WORK INSTRUCTIONS:
The data that follows must be transcribed in full and exactly, minus the pictures.

RAW DATA:

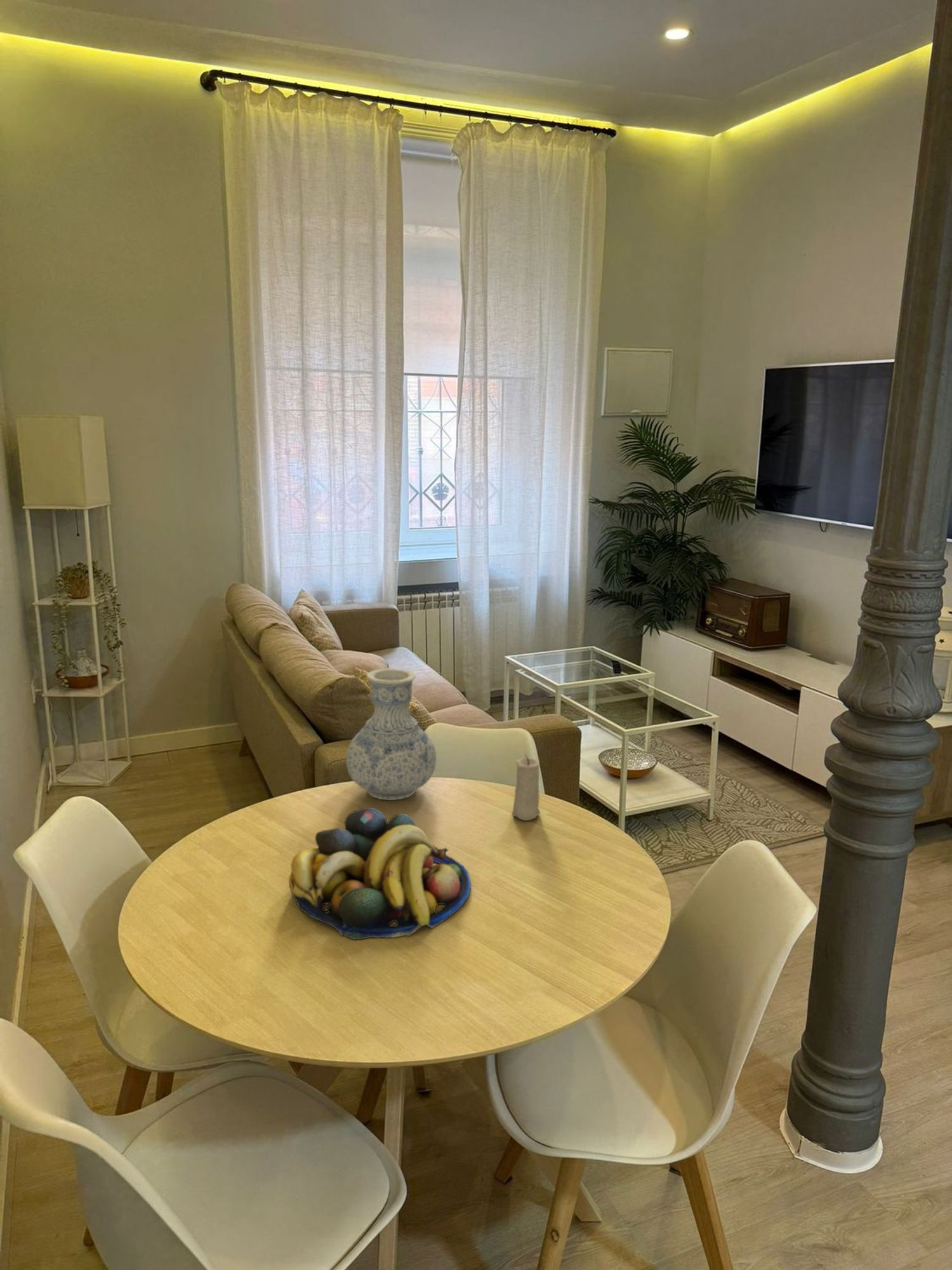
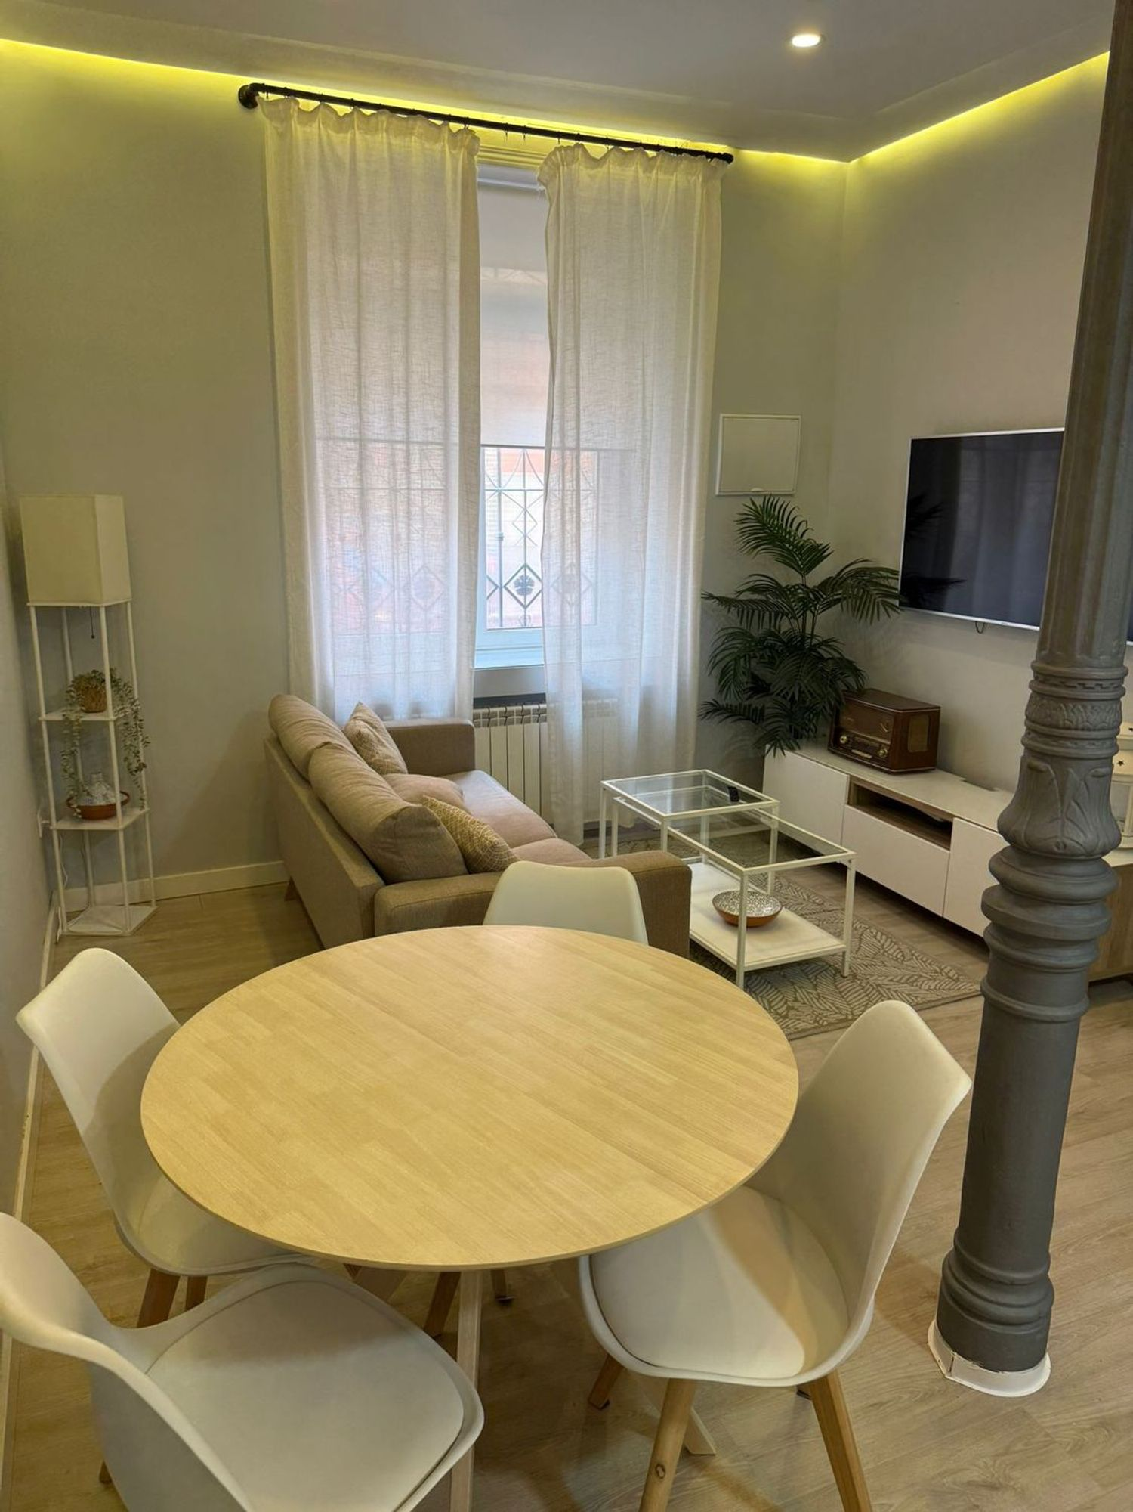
- fruit bowl [288,807,472,940]
- vase [346,667,437,801]
- candle [512,754,541,821]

RESULT OF THIS TASK:
- fruit bowl [288,807,472,940]
- vase [346,667,437,801]
- candle [512,754,541,821]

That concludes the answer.